§ GIVEN TASK A: Duplicate the records, everything from the line containing "orange square: rotated 20 degrees clockwise" down to the line containing "pink ellipse: rotated 22 degrees clockwise", with both of those lines included, and leave the pictures out of your answer.

In his book Dark Land, Dark Skies, astronomer Martin Griffiths marries the constellations as we know them with ancient Welsh stories from the Mabinogion to create a new perspective on the the night skies. Find out more in this extract.

This cover shows a photo of a black sky filled with stars. The text reads: Dark Land, Dark Skies, Martin Griffiths

In Dark Land, Dark Skies astronomer Martin Griffiths subverts conventional astronomical thought by eschewing the classical naming of constellations. He researches the past use of Welsh heroes from the Mabinogion in the naming of constellations, combining astronomy with a new perspective on Welsh mythology. The result is an informative and provocative guide to star-gazing which will delight amateur and professional astronomers alike. 

Dark Land, Dark Skies

One cannot escape the majesty of the heavens, the overwhelming perception of being a very small part of such a monumental edifice as the starry sky above us. Yet at the same time, one cannot help but feel at one with it. Such is the magnitude and wonder of our universal home that it comes as no surprise that the heavens have been studied from the time that man first walked the Earth. Every ancient civilization looked to the stars, grouped them into constellations and imbued them with a narrative hoping that the wisdom seen in the night sky would have a marked effect upon the course of life they could lead.

The ancient peoples of Britain, and especially the Cymru or the tribes that eventually would live in the land of Wales, also had their own cultural affinity for the sky. Many of the tales they told were shared in oral traditions that have been lost over the centuries. Others were recorded in post-Roman Britain by bards who kept the traditions alive.

In the immortal words of Monty Python: “what have the Romans ever done for us”? Well, they left us an invaluable system of writing and Roman script, so ancient tales began to be recorded by those who could read and write after the Roman system of education. This script was used to create the first poems and stories about Wales that drew upon some earlier oral traditions and tales. The oldest collected tales are from sources in thirteenth century Wales and probably date back to the fifth and sixth centuries, the time of the poets Taliesin and Aneirin. Both feature the lives of the princes of an extended kingdom of Wales: Aneirin was born in Edinburgh and wrote his classic tale of battle and loss Y Gododdin after the Anglo-Saxon invasion of eastern England. He is the first to mention some of the deeds of King Arthur. Conversely, Taliesin probably moved from court to court as his works in the Book of Taliesin praise king Urien of Hen Ogledd (now northern England and southern Scotland) and Brochfael Ysgithrog of Powys amongst others. This shows that Welsh as a language was highly influential in Britain at the time, and was probably the lingua franca of most of the country. So, tales of the great deeds and how they fitted into the sky would be commonplace in Celtic, early English and Pictish culture due to this literary influence.

§ AVAILABLE RECORDS:

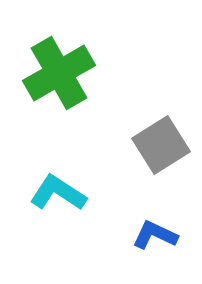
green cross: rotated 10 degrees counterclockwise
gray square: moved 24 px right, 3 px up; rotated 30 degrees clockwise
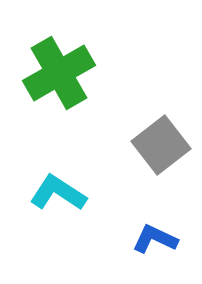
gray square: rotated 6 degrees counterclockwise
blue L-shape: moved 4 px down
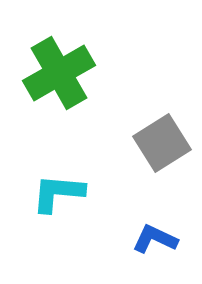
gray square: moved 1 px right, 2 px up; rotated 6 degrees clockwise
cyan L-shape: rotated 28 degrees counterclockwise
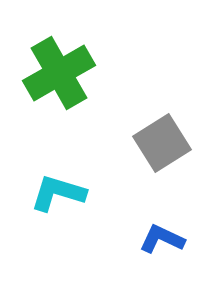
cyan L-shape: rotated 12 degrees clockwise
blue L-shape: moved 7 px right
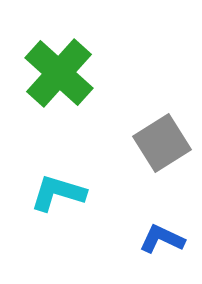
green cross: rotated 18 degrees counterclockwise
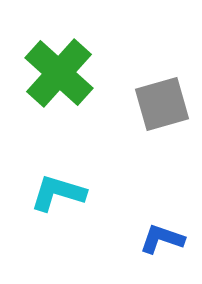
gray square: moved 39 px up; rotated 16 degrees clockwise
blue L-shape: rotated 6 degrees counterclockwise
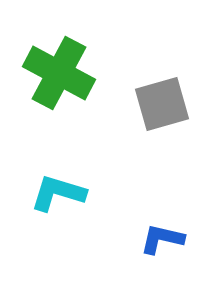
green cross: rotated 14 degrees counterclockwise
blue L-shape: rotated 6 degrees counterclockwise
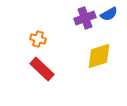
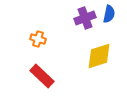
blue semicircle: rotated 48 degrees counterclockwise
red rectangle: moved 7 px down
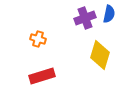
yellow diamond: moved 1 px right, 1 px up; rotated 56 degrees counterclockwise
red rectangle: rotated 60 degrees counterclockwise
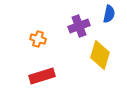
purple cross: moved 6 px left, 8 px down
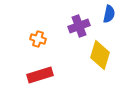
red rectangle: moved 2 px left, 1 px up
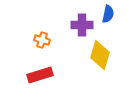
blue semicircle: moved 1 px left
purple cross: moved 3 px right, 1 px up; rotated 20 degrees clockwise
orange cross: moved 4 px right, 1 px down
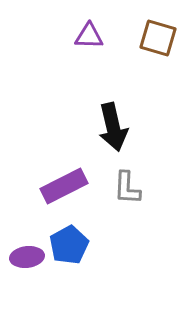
...
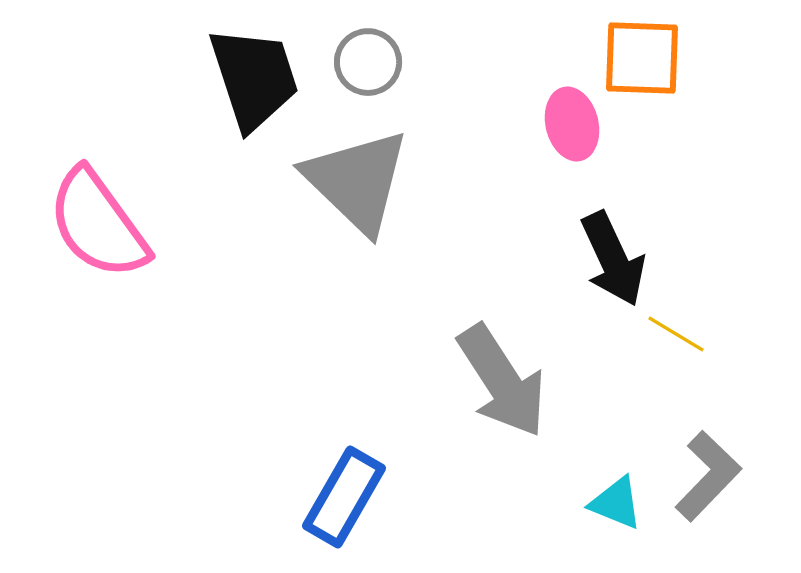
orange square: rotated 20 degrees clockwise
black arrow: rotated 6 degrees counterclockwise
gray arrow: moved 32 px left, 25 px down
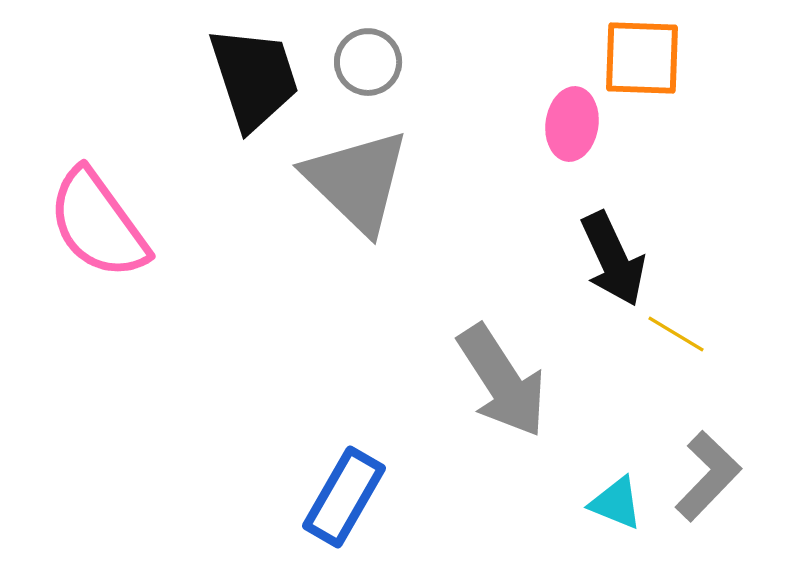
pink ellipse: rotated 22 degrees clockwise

§ GIVEN TASK B: In the Dark Land, Dark Skies extract, which classic tale did Aneirin write after the Anglo-Saxon invasion of eastern England?

§ TASK ANSWER A:
orange square: rotated 20 degrees clockwise
black arrow: rotated 6 degrees counterclockwise
gray arrow: moved 32 px left, 25 px down
pink ellipse: rotated 22 degrees clockwise

§ TASK ANSWER B: Y Gododdin